There is a packed schedule that starts at 7:00 a.m. and goes until 10:00 p.m. and everything sounds so good that it I want to see and do it all. There are brief breaks spent standing in lines for restrooms, seats or picking up lunch. Many events off-site lead to rushing from breakfast and lunch to get back in time for the next session. Then, there is meeting so many interesting people and realizing that an hour has gone by talking with them.

The past two years at the TED Conference, I found myself exhausted by day three of five precious days. I decided on a new challenge. How could I take care of myself in a way that assured sustained energy for all five days?

I set four goals: 1) Be in bed by no later than 10:30 p.m. no matter how interesting it sounded; 2) Avoid all white flour, sugar and grains as they make me sleepy; 3) Stretch every morning and night and take the stairs everywhere to counter the eight hours of sitting; 4) Drink three glasses of water minimum.

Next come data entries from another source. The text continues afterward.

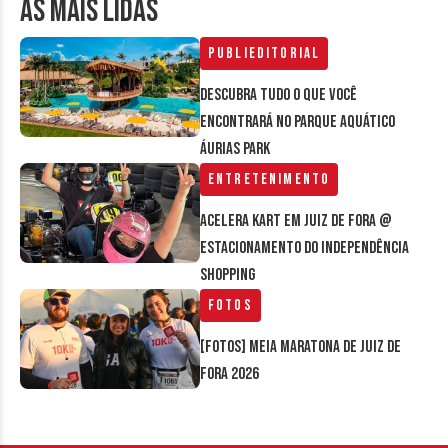
AS MAIS LIDAS
Publieditorial
Descubra tudo o que você
encontrará no parque aquático
Áurias Park
Entretenimento
Acelera Kart em Juiz de Fora @
estacionamento do Independência
Shopping
Fotos
[FOTOS] Meia Maratona de Juiz de
Fora 2026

Well, everything was great until Friday night at the last party...they had these chocolate caramels. It wasn't the half a chocolate I started with but the other five chocolates consumed. My mental reasoning went something like this "They aren't that sweet." Well, chocolate has both caffeine and sugar and my body can not handle either (Note: add chocolate to goal #3 for 2011). Even though the chocolates were consumed at 9:00 p.m., my heart was racing until 1:00 a.m. and I could not fall sleep. Then, thanks to the sugar, my sleep rhythm was thrown off and I woke up at 4:30 a.m.. And, I was up for good. I decided to coin when my love of chocolate gets the best of me a "chocolate hangover"TM because a hangover is simply when one bears the brunt the next day of a decision made the night before. My hangovers are usually "chocolate" or "computer use" hangovers. I spent the last day bleary eyed when I wanted to finish strongly. Still, I made it 90 percent of the way.

Last but not least, Daniel Kahneman spoke about how our memory of an event can be different than our experience of it. Not in the way you may think. A person could be happy on a day to day basis but truly see themselves as unhappy when they think about it. Or, be unhappy daily but see themselves as happy when they reflect. I felt happy and inspired at TED and look back on it like that.

Yet, Daniel's theory has left me wondering about one thing that seems to be missing in many human beings, myself included; the "enough switch."

What is enough food, working out enough, enough money, enough influence, enough status, enough clothes, being loved enough, enough accomplishment, enough fame or, as in my case, enough chocolate caramels? When we think we need more, is it the experiencing self in the moment or are we thinking about what we should have, be or do? Am I getting on a plane to go on vacation because I really need to fly somewhere far away to be happy or is that just my mind?

There have been articles about the good enough marriage, good enough mother and good enough revolution. When we want more, how can we tell when it is justified and real, or going overboard leading to a negative effect on us or others?

So, I ask you, what are your thoughts about the "enough switch"TM? Does it drive us to achieve great things or does it never let us rest in peace, always whispering in our ears we need more and more of everything, when it isn't true? What is your enough?